マララは何を教わったのか──教育の自由と戒律


第1章:資本主義における教育の本質──自由と選択の罠

資本主義の教育は、「やりたいことをやっていい」という“自由”を謳う。だがその自由とは、予め用意された選択肢の中から“どれかを選ばされる”だけの自由である。
これは心理学で言う「マジシャンズセレクト」──どれを選んでも実は結果が同じという“偽の選択”にほかならない。

進路、職業、学問、どれもが“選ばされる”枠組みに収まり、そこには「選ばない」という自由は存在しない。教育とは本来、思考の自由を育むはずのものであった。だが資本主義社会ではそれが「消費と競争を肯定する思考」を刷り込む装置となっている。

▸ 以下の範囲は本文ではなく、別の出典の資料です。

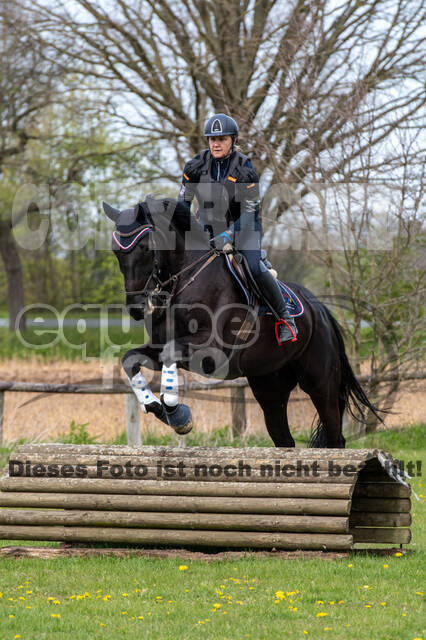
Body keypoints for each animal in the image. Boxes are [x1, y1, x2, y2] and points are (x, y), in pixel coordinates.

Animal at [102, 198, 380, 448]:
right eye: (116, 251)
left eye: (146, 248)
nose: (136, 307)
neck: (186, 278)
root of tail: (320, 311)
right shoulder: (159, 347)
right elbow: (130, 359)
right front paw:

第2章:イスラムにおける教育──戒律という思想の記憶装置

イスラム社会において、教育とは「自由」ではない。それは自己統制であり、「コーランを覚えること」によって、神の言葉を体に刻みつけることである。
そこには、個人の欲望や判断よりも、共同体と神との関係性が優先されている。

この教育形態には、思想と行動を一致させる強度がある。自由ではないが、その不自由こそが内面化された倫理と一体化し、強固な信仰共同体を築く力となってきた。

しかし近代化と外圧により、形式だけが残り、思想が内面化されない“形骸化した戒律”が横行してしまっている。

第3章:なぜムスリムは資本主義を理解できず、ただ拒絶するのか

ムスリム社会において、資本主義のロジック──つまり「欲望を通じて社会を循環させる思想構造」──を読み解く教育は行われていない。

結果として、思想対思想の対話ではなく、「戒律 vs 欲望」というズレた構図に陥ってしまい、議論ではなく拒絶や暴力での自己保存しか手段がなくなってしまった。
それは宗教の問題ではなく、「思想としての教育」が機能不全に陥っているという構造の問題である。

第4章:自由の正体──「選ばない」という選択肢は与えられていない

西洋型の自由主義教育では「選べること=自由」とされるが、実際には「選ばない」ことは社会的に否定される。

一方ムスリム社会は「選ばない」ことを前提に構築されており、それゆえに選択の自由に脆弱で、現代の資本主義社会との接続点を持たない。

選べることと選ばないこと。両者の“自由”の定義そのものが異なっている──それを理解しないまま、ただ「自由」を振りかざすことは、暴力と支配の再生産に他ならない。

第5章:教育とは何か──マララから見えてくる“教育思想の空洞”

マララ・ユスフザイは、「教育を受ける権利」の象徴として語られた。しかし本当に問われるべきは「何を教わったのか」である。

もし彼女が「どんな教育を受けるか」を自分の意思で問い直していたなら、それは真の教育だっただろう。
だが実際には、彼女は西洋型資本主義の教育を受け、そのまま西洋の象徴として機能させられた──それを“平和”と呼ぶのは、果たして適切だろうか?

教育の内容ではなく、教育という行為の思想そのものを問わなければ、どんな「教育の権利」も空虚なスローガンになる。

結論:思想を持って教育を受けよ。戒律を破ってでも、自由を問え。

教育は「与えられるもの」ではない。受ける者が「思想を持って」それに臨まなければ、どんな教育も支配の道具になり得る。

資本主義の教育も、イスラムの戒律教育も、それぞれの盲点を抱えている。
大切なのは、その両方を見抜き、超える“第三の眼”を育てることだ。
「自由とは何か」「教育とは何か」──それを問う教育こそが、次代の教育の核になる。